I live in a large apartment building and subscribe to a daily paper (
Toronto Star), which is delivered by an independent contractor and hung from my unit's front door handle.
The Star has an on-line form to report 'delivery problems' and to request a credit when you don't receive your paper. If you complain early enough, they send a replacement paper; later on, they just credit your account.
Presumably, some heat gets applied to the delivery people when there are too many complaints. I’ve come down with missing paper syndrome 8 or 9 times in the two months I’ve subscribed, and have reported it each time.

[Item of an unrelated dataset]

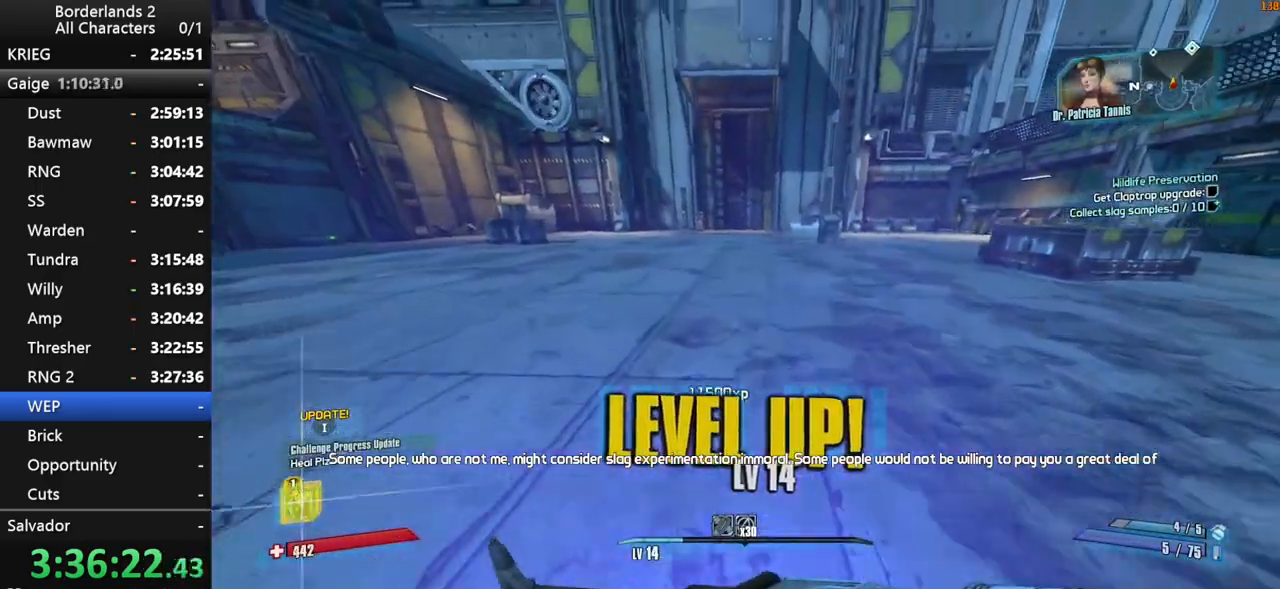
{"keys": ["shift", "w"], "mouse": [], "mouse_move": "still", "events": [[50, "space", "down"], [84, "space", "up"], [184, "space", "down"], [317, "space", "up"]]}
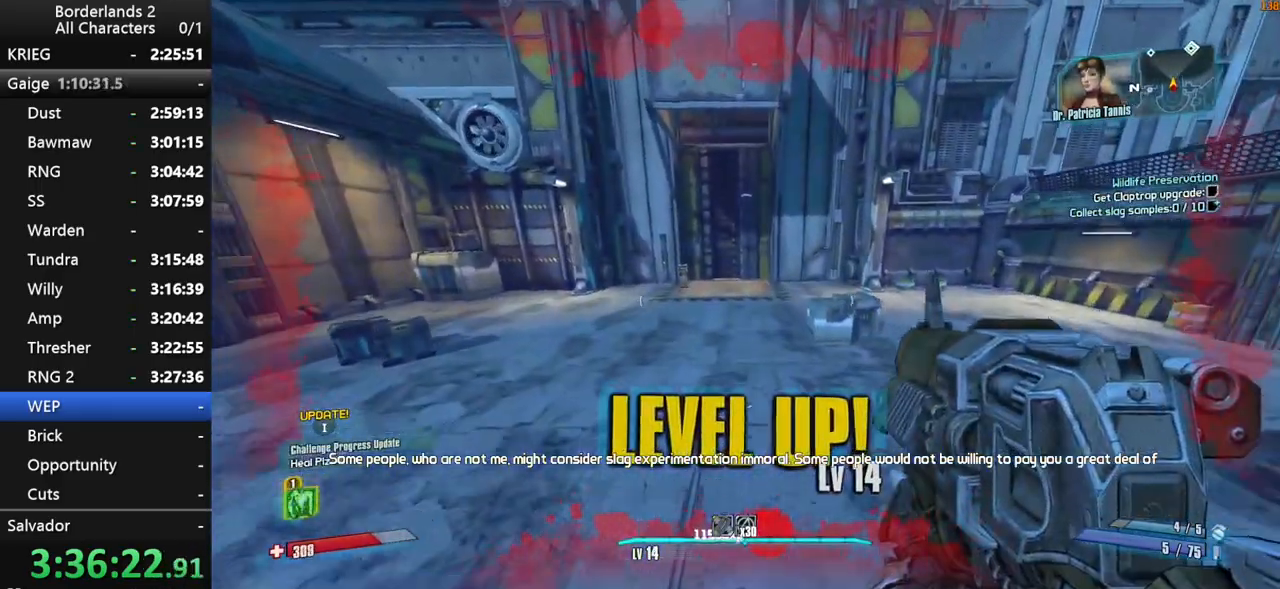
{"keys": ["a", "shift", "w"], "mouse": [], "mouse_move": "left", "events": [[384, "a", "down"]]}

When I’m home (and awake) all morning, and am sure the paper never came, I have no qualms about complaining. What worries me, however, is when I sleep in on Saturdays, like today, and find no paper at about 11am. What are the odds that someone is ‘borrowing’ my paper? I don’t want to cause unfair trouble for my delivery person, but I’m concerned that posting
a note like this one (albiet less passive-aggressively worded) on my door might give my neighbours the wrong impression of me.
Advice?
Is their responsibility to get your newspaper to you. The Star owes you the paper. If you don't get it, you let them know. How they manage their contractors is their business. Give them credit for being competent at it.
Nobody is going to get fired just because your (that is, a single customer's) paper regularly goes missing. If the carrier has a significantly higher than normal rate of missing papers in general, then he's in trouble. If it's just one customer or one building, then they'll chalk it up to neighbours with sticky fingers.